Overview of a recommendation engine
The main purpose of a recommendation engine is to make inferences on existing data to show relationships between objects and entities. Objects can be many things, including users, items, products(in short user related data) and so on. Relationships provide a degree of likeness or belonging between objects. For example, relationships can represent ratings of how much a user likes an item, or indicate if a user bookmarked a particular page.
To make a recommendation, recommendation engines perform several steps to mine the data(Data mining). Initially, you begin with input data that represents the objects as well as their relationships. Input data consists of object identifiers and the relationships to other objects.
Consider the ratings users give to items. Using this input data, a recommendation engine computes a similarity between objects. Computing the similarity between objects(co-similarity) can take a great deal of time depending on the size of the data or the particular algorithm. Distributed algorithms such as Apache Hadoop using Mahout can be used to parallelize the computation of the similarities. There are different types of algorithms to compute similarities. Finally, using the similarity information, the recommendation engine can make recommendation requests based on the parameters requested.
For Example:
GroupLens Movie Data
The input data for this demo is based on 1M anonymous ratings of approximately 4000 movies made by 6,040 MovieLens users, which you can download from the www.grouplens.org site. The zip file contains four files:
movies.dat (movie ids with title and category)
ratings.dat (ratings of movies)
README
users.dat (user information)
The ratings file is most interesting to us since it’s the main input to our recommendation job. Each line has the format:
Ratings.dat description
UserID::MovieID::Rating::Timestamp
So let’s adjust our input file to match what we need to run our job.
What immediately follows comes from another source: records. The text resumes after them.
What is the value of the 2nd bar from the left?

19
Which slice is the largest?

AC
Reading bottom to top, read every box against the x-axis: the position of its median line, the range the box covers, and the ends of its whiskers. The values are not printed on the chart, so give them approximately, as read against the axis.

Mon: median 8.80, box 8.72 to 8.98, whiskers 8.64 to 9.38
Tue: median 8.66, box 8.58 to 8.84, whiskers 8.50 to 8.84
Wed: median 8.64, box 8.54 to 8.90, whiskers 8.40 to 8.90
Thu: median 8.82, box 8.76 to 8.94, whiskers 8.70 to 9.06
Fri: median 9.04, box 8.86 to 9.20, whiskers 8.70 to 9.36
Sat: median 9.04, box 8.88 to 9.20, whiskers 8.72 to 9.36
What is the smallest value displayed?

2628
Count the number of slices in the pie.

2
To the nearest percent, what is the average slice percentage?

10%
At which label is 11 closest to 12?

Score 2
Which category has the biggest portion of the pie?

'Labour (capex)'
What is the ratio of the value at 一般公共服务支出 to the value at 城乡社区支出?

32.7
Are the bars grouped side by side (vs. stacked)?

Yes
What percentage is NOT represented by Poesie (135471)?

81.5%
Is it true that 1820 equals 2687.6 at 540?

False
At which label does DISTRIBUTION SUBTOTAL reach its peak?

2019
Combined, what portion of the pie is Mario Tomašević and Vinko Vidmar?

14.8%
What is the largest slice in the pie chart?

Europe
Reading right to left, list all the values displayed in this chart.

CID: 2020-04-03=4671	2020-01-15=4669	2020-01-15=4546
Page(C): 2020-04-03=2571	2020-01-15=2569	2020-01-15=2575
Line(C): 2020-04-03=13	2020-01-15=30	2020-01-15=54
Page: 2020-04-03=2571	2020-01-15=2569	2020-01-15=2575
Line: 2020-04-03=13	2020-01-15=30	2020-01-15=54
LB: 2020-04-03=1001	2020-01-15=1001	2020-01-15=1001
First download the file and unzip it locally from:
Next run the command:
tr -s ':' ',' < ratings.dat | cut -f1-3 -d, > ratings.csv
This produces the csv output format we’ll use in the next section when we run our “Itembased Collaborative Filtering” job.
hadoop fs -put [my_local_file] [user_file_location_in_hdfs]
this command put input file on HDFS,
create user.txt file which stores the data(userID) of the users to which we want show recommendations.
put it on HDFS under users directory.
With our user list in hdfs we can now run the Mahout recommendation job with a command in the form of:
mahout recommenditembased --input [input-hdfs-path] --output [output-hdfs-path] --tempDir [tmp-hdfs-path] --usersFile [user_file_location_in_hdfs]
which will run for a while (a chain of 10 MapReduce jobs) and then write out the item recommendations into HDFS we can now take a look at. If we tail the output from the RecommenderJob with the command:
hadoop fs -cat [output-hdfs-path]/part-r-00000
The output will show the user(provided into user.txt) with the recommended items.